# Good or Bad Design?



## DesertOkie (Jul 15, 2011)

I have found a few of these around town all leaking when you flush. Sometimes you can get them to stop leaking sometimes not. 

So....... do you guys like the design?


----------



## Titan Plumbing (Oct 8, 2009)

Stewped...


----------



## Mississippiplum (Sep 30, 2011)

That's a shioty design if u ask me, pissy floors just waiting to happen

sent from the jobsite porta-potty


----------



## 504Plumber (Jan 26, 2011)

I'm guessing a c/o ?? Eff having to open that to drain it...


----------



## Adamche (Feb 10, 2012)

nice idea but CRRRappy design!


----------



## Titan Plumbing (Oct 8, 2009)

Kohler, right?


----------



## DesertOkie (Jul 15, 2011)

Titan Plumbing said:


> Kohler, right?


Crane.


----------



## azmike (Feb 3, 2010)

Easy fix would be to slide a 5 gal happy homer bucket under it.:thumbup:


----------



## easttexasplumb (Oct 13, 2010)

There is nothing a tube of mighty putty wont fix.


----------



## SewerRatz (Apr 25, 2009)

Kohler, Amercian Standard, Crane and a couple others did this at one point in time. It is a good idea, but the screw driver style expansion plug sucks. 

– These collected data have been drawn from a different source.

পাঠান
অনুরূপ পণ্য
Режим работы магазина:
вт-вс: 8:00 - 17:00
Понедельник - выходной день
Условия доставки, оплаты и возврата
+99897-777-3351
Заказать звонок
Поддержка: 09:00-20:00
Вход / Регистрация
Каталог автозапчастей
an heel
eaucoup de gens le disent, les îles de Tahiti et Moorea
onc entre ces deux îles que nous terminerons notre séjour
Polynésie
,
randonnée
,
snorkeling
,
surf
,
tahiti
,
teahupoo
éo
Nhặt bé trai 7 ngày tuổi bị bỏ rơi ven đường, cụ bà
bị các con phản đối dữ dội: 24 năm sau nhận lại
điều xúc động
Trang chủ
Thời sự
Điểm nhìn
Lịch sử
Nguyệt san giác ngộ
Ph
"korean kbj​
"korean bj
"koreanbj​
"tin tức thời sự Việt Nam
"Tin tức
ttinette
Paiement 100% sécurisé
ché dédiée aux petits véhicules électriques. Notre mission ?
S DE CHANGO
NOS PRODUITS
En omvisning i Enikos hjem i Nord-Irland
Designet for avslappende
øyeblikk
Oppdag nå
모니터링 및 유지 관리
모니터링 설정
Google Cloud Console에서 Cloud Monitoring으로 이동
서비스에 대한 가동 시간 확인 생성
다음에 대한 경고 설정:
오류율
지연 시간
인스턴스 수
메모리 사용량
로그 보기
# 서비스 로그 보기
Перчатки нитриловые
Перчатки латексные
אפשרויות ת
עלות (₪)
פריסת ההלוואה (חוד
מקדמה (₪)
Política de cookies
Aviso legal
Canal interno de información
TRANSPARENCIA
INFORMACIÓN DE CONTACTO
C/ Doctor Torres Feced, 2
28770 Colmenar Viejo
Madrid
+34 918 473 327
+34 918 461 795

Hodes sells a wing nut style from 1/2" to 1 1/4" I keep on the truck and they work great. http://www.hodesco.com/default.aspx?page=item detail&itemcode=90-869


----------



## 1703 (Jul 21, 2009)

I use what ratz uses

I always feel under the trap when pulling an old urinal so I don't set it on the floor and bump the plug. Sure fire way to make them leak.


----------



## Tommy plumber (Feb 19, 2010)

I love the design, leaks are good for business........:laughing:


----------



## user8031 (Dec 14, 2011)

some play-dough and silicone WILL FIX THIS!!:laughing:


----------



## 130 PLUMBER (Oct 22, 2009)

Tommy plumber said:


> I love the design, leaks are good for business........:laughing:


 
You got that right!!!


----------



## Richard Hilliard (Apr 10, 2010)

easttexasplumb said:


> There is nothing a tube of mighty putty wont fix.


 silicone?


----------



## Piper34 (Oct 10, 2011)

This also a common problem on bottom spud urinals clean em silicone the shoot out of new spud and they will last about 3 or 4 hours they really s. ck. will never use exterior trapped urinal again . Best solution to that problem above would be to trip and smash porcelain and install new urinal without leaky clean out good luck


----------



## 504Plumber (Jan 26, 2011)

Piper34 said:


> This also a common problem on bottom spud urinals clean em silicone the shoot out of new spud and they will last about 3 or 4 hours they really s. ck. will never use exterior trapped urinal again . Best solution to that problem above would be to trip and smash porcelain and install new urinal without leaky clean out good luck


... Dope the spud for the drain on an exterior trapped urinal, never had any problem with those.


----------



## DesertOkie (Jul 15, 2011)

Piper34 said:


> This also a common problem on bottom spud urinals clean em silicone the shoot out of new spud and they will last about 3 or 4 hours they really s. ck. will never use exterior trapped urinal again . Best solution to that problem above would be to trip and smash porcelain and install new urinal without leaky clean out good luck


That's what happened. :laughing:


----------